More disturbing is a complete lack of data on the website; as far as I can tell ACRE does not marshal one fact to support their hypothesis. There are no references on the website, although there is a "link" page which includes several articles complaining about the critics, nearly half of those articles written by Dr. Stossel. Given that this is a website whose leadership consists of academic medical researchers, one would figure there would be at least a modicum of references and facts marshaled in order to make a convincing argument. But from what I can see, there's a lot of hemming and hawwing but no argument based in evidence. Ironically, the statement above notes that "the movement demonizes industry marketing despite the lack of any evidence that...such marketing impacts anything but positively on patient care" [my emphasis], which makes one wonder whether or not the authors have taken the time to even glance at the first page of The Truth About Drug Companies. Or Jerome Kassirer's book On The Take: How Medicine's Complicity With Big Business Can Endanger Your Health. Or Jerry Avorn's book Powerful Medicines: The Benefits, Risks and Costs of Prescription Drugs. Might ACRE disagree with their conclusions? Perhaps. But to me it seems fairly ludicrous to suggest that this whole critique has been generated of whole cloth.
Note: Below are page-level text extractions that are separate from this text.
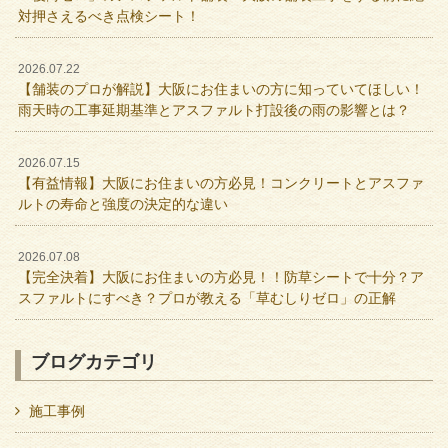
対押さえるべき点検シート！
2026.07.22
【舗装のプロが解説】大阪にお住まいの方に知っていてほしい！
雨天時の工事延期基準とアスファルト打設後の雨の影響とは？
2026.07.15
【有益情報】大阪にお住まいの方必見！コンクリートとアスファ
ルトの寿命と強度の決定的な違い
2026.07.08
【完全決着】大阪にお住まいの方必見！！防草シートで十分？ア
スファルトにすべき？プロが教える「草むしりゼロ」の正解
ブログカテゴリ
施工事例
Meanwhile, ACRE has not generated one shred of evidence to support their claim on the website.
My suspicion is that they can't rely on evidence because it's not on their side, and they require strawmen to knock down so that they can look reasonable. I myself cannot speak for the other critics, but my main objection is that some doctors are allowed to generate large sums of money in the service of pharmaceutical companies in a variety of ways, and do not consider this inappropriate. Well, I consider this inappropriate, and I believe the overwhelming majority of patients consider it equally so. And I consider it inappropriate because drug companies exist primarily to make money while doctors exist primarily to serve their patients. Anyone who refuses to see that a physician cannot serve both ends hasn't been reading about what's been happening in medicine for the past two decades.
One last link: don't say docs don't have a sense of humor! Here is a link to a satirical twin of the ACRE website: "Academics Craving Reimbursement for Everything." One juicy quote: "ACRE is to be a forum for a hitherto silent majority of doctors which believes that a small but well organized coterie of do-gooders are conspiring to prevent them from buying that third home on the lake." They even get that coterie word in. Love that.
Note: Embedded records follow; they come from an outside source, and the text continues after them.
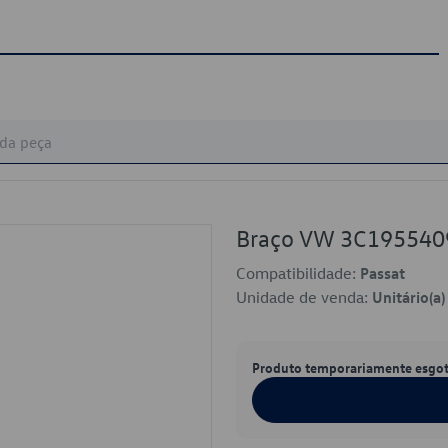
Braço VW 3C195540
Compatibilidade:
Passat
Unidade de venda:
Unitário(a)
Produto temporariamente esgo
As a quick post-script, I note that one of the featured speakers at the event will be Dr. Jeffrey Flier, who is the current Dean of Harvard Medical School. A few months ago I had written about the Harvard medical students who launched a protest about the conflict-of-interest issues in the pharmacology course, and noted that Dr. Flier had made noises that he wanted to change the policies at HMS. While those changes have partially taken place (following the lead of Johns Hopkins, although this new policy is through the hospitals affiliated with HMS, not the medical school itself), I can't say I am especially encouraged by Dr. Flier's acceptance to speak at this gathering, though we will have to see what he will say.